The State of Mississippi was saved from utter ruin by what the North called "the shotgun policy." Seeing nothing but poverty and wretchedness before us, it was determined to rescue the State from the hands of the carpetbaggers and negroes by a compromise with the freedmen. In our county we offered them the offices of congressmen, the sheriff of the county, clerk of the chancery court, clerk of the circuit court, and justice of the peace, but not a member of the Legislature. The educated whites were to redeem the State from perdition in the halls of legislation.

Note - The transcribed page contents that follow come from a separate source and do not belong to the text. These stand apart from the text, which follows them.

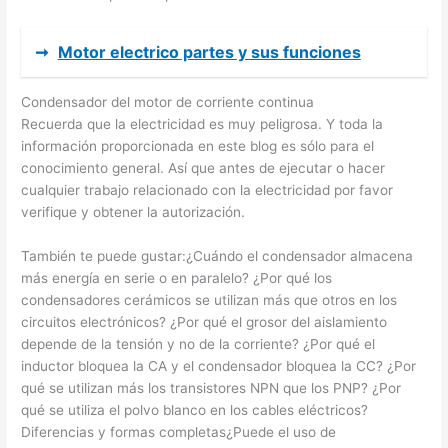
➞
Motor electrico partes y sus funciones
Condensador del motor de corriente continua
Recuerda que la electricidad es muy peligrosa. Y toda la
información proporcionada en este blog es sólo para el
conocimiento general. Así que antes de ejecutar o hacer
cualquier trabajo relacionado con la electricidad por favor
verifique y obtener la autorización.
También te puede gustar:¿Cuándo el condensador almacena
más energía en serie o en paralelo? ¿Por qué los
condensadores cerámicos se utilizan más que otros en los
circuitos electrónicos? ¿Por qué el grosor del aislamiento
depende de la tensión y no de la corriente? ¿Por qué el
inductor bloquea la CA y el condensador bloquea la CC? ¿Por
qué se utilizan más los transistores NPN que los PNP? ¿Por
qué se utiliza el polvo blanco en los cables eléctricos?
Diferencias y formas completas¿Puede el uso de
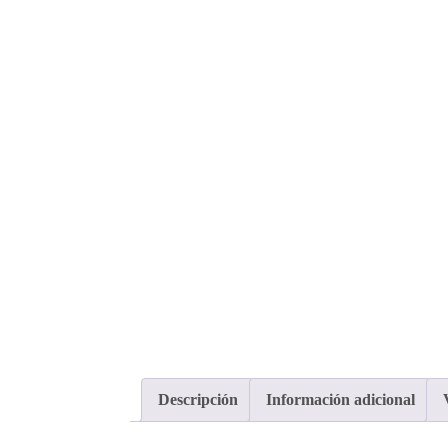
Descripción
Información adicional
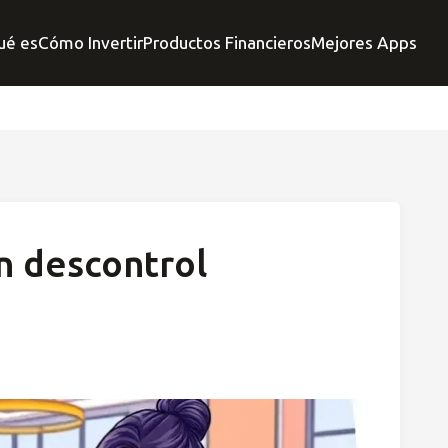
ué es
Cómo Invertir
Productos Financieros
Mejores Apps
n descontrol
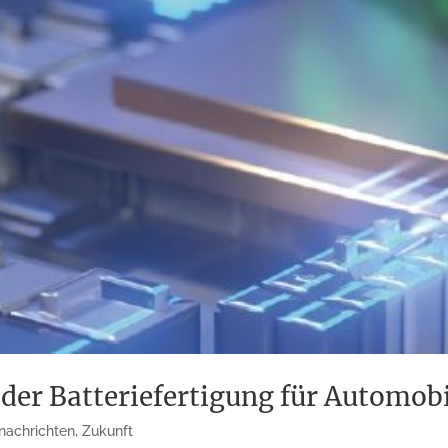
 der Batteriefertigung für Automobi
nachrichten
,
Zukunft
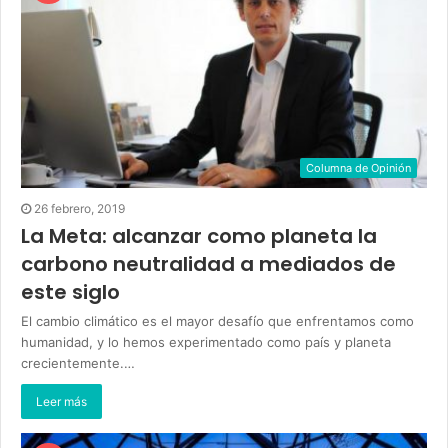
Columna de Opinión
26 febrero, 2019
La Meta: alcanzar como planeta la
carbono neutralidad a mediados de
este siglo
El cambio climático es el mayor desafío que enfrentamos como
humanidad, y lo hemos experimentado como país y planeta
crecientemente.…
Leer más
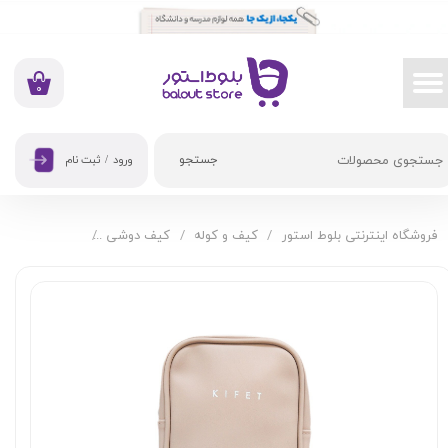
حساب کاربری من
تغییر گذر واژه
۰
سفارشات
جستجو
ورود
/
ثبت نام
خروج از حساب کاربری
فروشگاه اینترنتی بلوط استور
کیف و کوله
کیف دوشی
کیف دوشی مینی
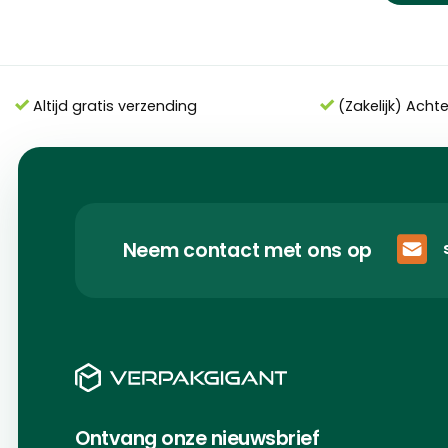
Altijd gratis verzending
(Zakelijk) Acht
Neem contact met ons op
Ontvang onze nieuwsbrief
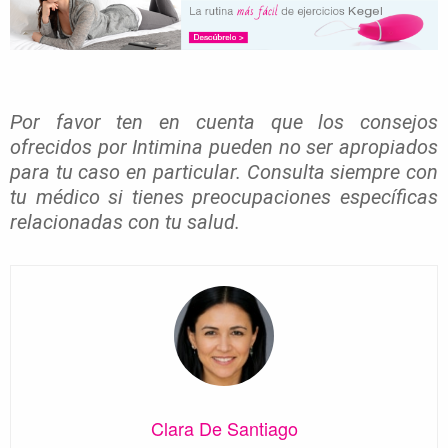
Por favor ten en cuenta que los consejos
ofrecidos por Intimina pueden no ser apropiados
para tu caso en particular. Consulta siempre con
tu médico si tienes preocupaciones específicas
relacionadas con tu salud.
Clara De Santiago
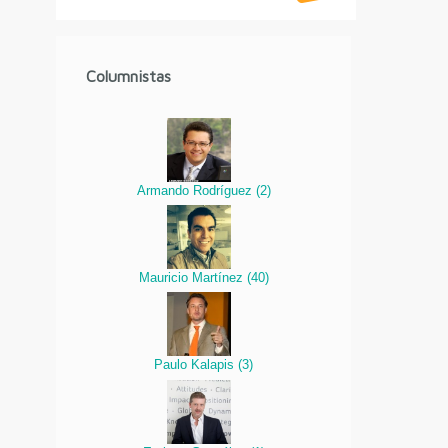
Columnistas
Armando Rodríguez
(
2
)
Mauricio Martínez
(
40
)
Paulo Kalapis
(
3
)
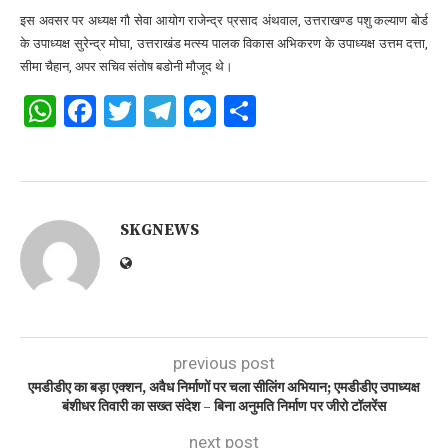
इस अवसर पर अध्यक्ष गौ सेवा आयोग राजेन्द्र प्रसाद अंथवाल, उत्तराखण्ड पशु कल्याण बोर्ड
के उपाध्यक्ष सुरेन्द्र मोघा, उत्तराखंड मत्स्य पालक विकास अभिकरण के उपाध्यक्ष उत्तम दत्ता,
सीमा चैहान, अपर सचिव संतोष बडोनी मौजूद थे।
WhatsApp
Facebook
Twitter
Telegram
Messenger
Share
SKGNEWS
previous post
एमडीडीए का बड़ा एक्शन, अवैध निर्माणों पर चला सीलिंग अभियान; एमडीडीए उपाध्यक्ष
बंशीधर तिवारी का सख्त संदेश – बिना अनुमति निर्माण पर जीरो टॉलरेंस
next post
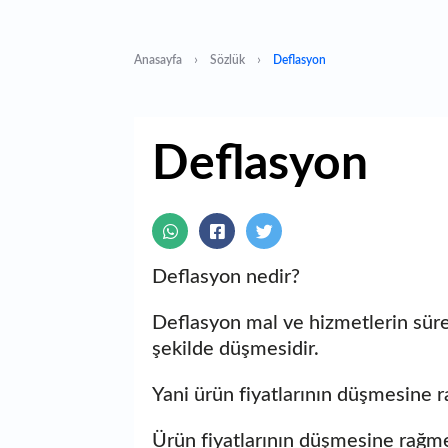
Anasayfa
Sözlük
Deflasyon
Deflasyon
Deflasyon nedir?
Deflasyon mal ve hizmetlerin süre
şekilde düşmesidir.
Yani ürün fiyatlarının düşmesine 
Ürün fiyatlarının düşmesine rağme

In the hustings absolute protection by arms was pledged to all freedmen who voted the Democratic ticket, and to those who voted the radical ticket, not a hair of their heads should be touched, if order was maintained by them; but under all circumstances a free election should be held, and peace preserved. Every one knew that a disturbance imperiled life. The consequence was that a more cheerful, peaceful election never was held. One party had yellow tickets and the other white, open in their hands, and the vote could be counted as well outside as inside at the polls; and furthermore the radical white carpetbaggers were in an unmistakable manner informed that they would be held responsible if peace at the polls was not maintained. Thus was the State redeemed from the hands of the corrupt carpetbaggers and corrupt followers of the United States army, and all cried: "Amen!" The joy that followed cannot be realized, and cheerful industry commenced. The suffering, vexations, and agony of mind of the people of the South during reconstruction years, unless written by those who endured them, will no more be known in history than are the cries for mercy uttered in the chambers of torture in the prisons and baronial castles of Europe during the Middle Ages. And now for all these malicious tortures, for the state debts, for the enfranchising of the negro, and the race problem the harshest condemnation I have known to be expressed by the party which imposed them on us is: "It was a blunder!"